Example: "6 - BCH8_HW" means 8-bit BCH ECC scheme using h/w engine.
It is this number is what user needs to specify in include/configs/*.h
Any other internal symbol like "OMAP_ECC_BCH8_CODE_SW" should
not be exposed to user, user-interface should remain constant. This is
similar to DT binding approach used in linux. Internal symbols are not
exposed to users.


> > +/**
> > + * omap_select_ecc_scheme - configures driver for particular ecc-scheme
> > + * @nand: NAND chip device structure
> > + * @ecc_scheme: ecc scheme to configure
> > + * @pagesize: number of main-area bytes per page of NAND device
> > + * @oobsize: number of OOB/spare bytes per page of NAND device
> > + */
> > +static int omap_select_ecc_scheme(struct nand_chip *nand, int
> ecc_scheme,
> > +		unsigned int pagesize, unsigned int oobsize) {
> 
> s/int ecc_scheme/enum omap_ecc ecc_scheme/
> 
If this is only the cosmetic change, may be I'll take it separately
in another patch. Also 'omap_select_ecc_scheme()' has default
statement in last, which gracefully handles all un-supported ecc-schemes.

[snip]

> > +	/* check if NAND spare/OOB has enough bytes to accomodate
> ecclayout */
> > +	if ((ecclayout->eccbytes + BADBLOCK_MARKER_LENGTH) > oobsize)
> {
> > +		printf("nand: error: insufficient OOB bytes. require=%d\n", (
> > +				ecclayout->eccbytes +
> BADBLOCK_MARKER_LENGTH));
> > +		return -EINVAL;
> > +	}
> 
> Check this before you make any changes to the current ECC setup.
> 
'ecclayout->eccbytes' depends on ECC scheme selected, therefore
this check cannot be done before selecting ECC scheme first.

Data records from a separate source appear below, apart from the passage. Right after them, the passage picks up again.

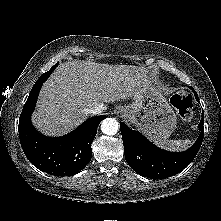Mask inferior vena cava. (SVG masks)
Listing matches in <instances>:
<instances>
[{
	"label": "inferior vena cava",
	"instance_id": "602c4592",
	"mask_svg": "<svg viewBox=\"0 0 221 221\" xmlns=\"http://www.w3.org/2000/svg\"><path fill=\"white\" fill-rule=\"evenodd\" d=\"M104 111V106L102 104H95L91 105L90 107L86 108V112L89 114H100Z\"/></svg>",
	"mask_w": 221,
	"mask_h": 221
}]
</instances>
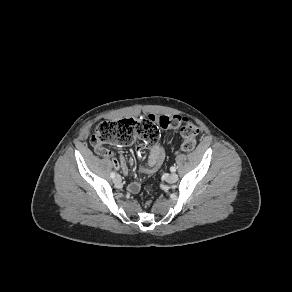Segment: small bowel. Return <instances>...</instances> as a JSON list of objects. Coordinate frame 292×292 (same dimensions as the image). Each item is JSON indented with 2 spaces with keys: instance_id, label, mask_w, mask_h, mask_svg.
I'll return each mask as SVG.
<instances>
[{
  "instance_id": "c3829d8e",
  "label": "small bowel",
  "mask_w": 292,
  "mask_h": 292,
  "mask_svg": "<svg viewBox=\"0 0 292 292\" xmlns=\"http://www.w3.org/2000/svg\"><path fill=\"white\" fill-rule=\"evenodd\" d=\"M147 148L149 150V156L146 162V165L142 168H140V172L143 173H152L155 172L163 163L164 160V149L163 147L158 144V143H150V142H145V144L139 148ZM98 154L109 157L113 160V163L117 169H119L123 174L127 175L128 174V163L126 159L122 156L116 157L113 152L103 149L101 152H97ZM130 164L134 163L133 159H130L129 161ZM140 183L137 181L130 182L127 185V189L131 193H137L140 190Z\"/></svg>"
}]
</instances>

> > +		err = omap_select_ecc_scheme(nand,
> OMAP_ECC_HAM1_CODE_SW,
> > +					mtd->writesize, mtd->oobsize);
> > +	}
> > +	if (err) {
> > +		printf("nand: error: could not switch ecc, reverting\n");
> > +		omap_select_ecc_scheme(nand, bch->ecc_scheme,
> > +				       mtd->writesize, mtd->oobsize);
> > +		return -EINVAL;
> >  	}
> 
> You won't need to "revert" here if omap_select_ecc_scheme doesn't
> damage anything in error cases.
> 
There are two cases when ECC selection could fail half-way:
(1) when if(ecclayout->eccbytes + BADBLOCK > oobsize), as this check
  can only be done after selecting ECC scheme so it can fail

(2) if 'bch_priv.control	= init_bch(13, 8, 0x201b);' fails.
This check is also is done during ecc-scheme selection.

In both above cases, nand_chip.ecc information is half-configured
so this reverting back to old ecc-scheme is essential.